Rosetta Stone Language Software

First Conversation in Sanskrit - Part II (f)

Ashok makes an inquiry as to how you are doing:

Bhavatyaah kushalam asti va? – Your welfare is (taken care of)?

There’s bhavatyaah – your for a woman – again. You answer:

Mama kushalam asti – my welfare is, to indicate you are fine.

You ask Ashok, in turn, using bhavatah because he is a man:

Bhavatah kushalam asti – your welfare is? He answers:

Mama kushalam asti – my welfare is.

You realize that Ashok might have other obligations, and that you might as well. So, though you do not rush, but are calm, still you take leave with a standard closing:

Punar milaamah. – Until we see each other again.

Punar milaamah, he answers.

Ashok smiles, turns, and disappears down the path. You sense that it is time for you to return as well, and head back along your path.

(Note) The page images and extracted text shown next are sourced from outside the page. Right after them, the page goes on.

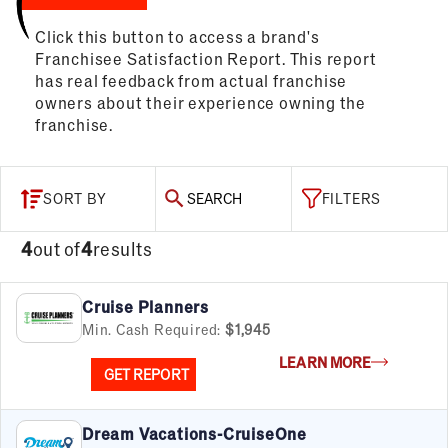
Click this button to access a brand's
Franchisee Satisfaction Report. This report
has real feedback from actual franchise
owners about their experience owning the
franchise.
SORT BY
SEARCH
FILTERS
4
out of
4
results
Cruise Planners
Min. Cash Required:
$1,945
LEARN MORE
GET REPORT
Dream Vacations-CruiseOne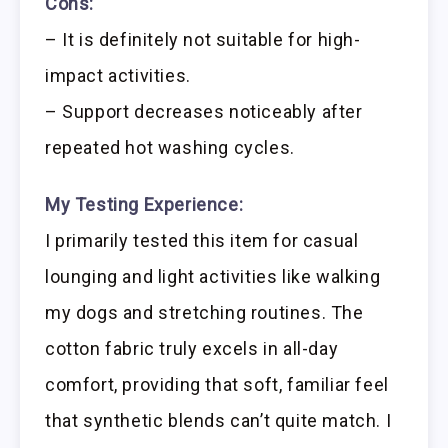
Cons:
– It is definitely not suitable for high-
impact activities.
– Support decreases noticeably after
repeated hot washing cycles.
My Testing Experience:
I primarily tested this item for casual
lounging and light activities like walking
my dogs and stretching routines. The
cotton fabric truly excels in all-day
comfort, providing that soft, familiar feel
that synthetic blends can’t quite match. I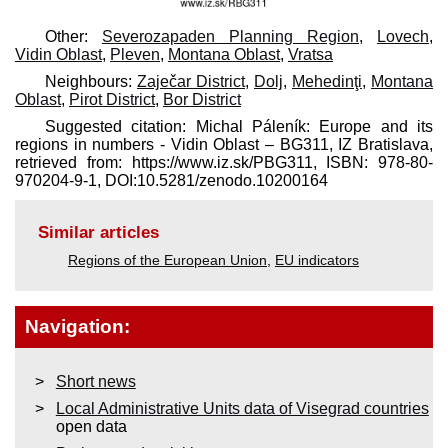
Other:
Severozapaden Planning Region
,
Lovech
,
Vidin Oblast
,
Pleven
,
Montana Oblast
,
Vratsa
Neighbours:
Zaječar District
,
Dolj
,
Mehedinţi
,
Montana
Oblast
,
Pirot District
,
Bor District
Suggested citation: Michal Páleník: Europe and its
regions in numbers - Vidin Oblast – BG311, IZ Bratislava,
retrieved from: https://www.iz.sk/​PBG311, ISBN: 978-80-
970204-9-1, DOI:10.5281/zenodo.10200164
Similar articles
Regions of the European Union
,
EU indicators
Navigation:
Short news
Local Administrative Units data of Visegrad countries
open data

As you go, you replay the conversation in your mind, first translating the ideas, if not the words, to keep it straight in your mind:

Namo namah – Greetings

Namo namah – Greetings

Bhavatah naama kim? – What is your name? (to a man).

Mama naama Ashok. – My name is Ashok.

Bhavatyaah naama kim? – What is your name? (to a woman).

Mama naama… your name. – My name is…

Bhavatyaah kushalam asti va? – How are you? (to a woman).

Mama kushalam ast. – I’m fine.

Bhavatah kushalam asti va? – How are you? (to a man).

Mama kushalam asti. – I’m fine.

Punar milaamah. – Goodbye.

Punar milaamah. – Goodbye.

And as you keep walking, you replay it one more time, just in Sanskrit:

Namo namah.

Namo namah.

Bhavayaah naama kim?

Mama naama Ashok. Bhavatyaah naama kim?

Mama naama… your name.

Bhavatyaah kushalam asti va?

Mama kushalam asti. Bhavatah kushalam asti va?

Mama kushalam asti.

Punar milaamah.

Punar milaamah.

And just now, you are getting back to where you started, and your lesson is just about over. So smile. You have just had your first conversation in Sanskrit. And now you are ready to resume your day on the count of 1… and 2… and 3.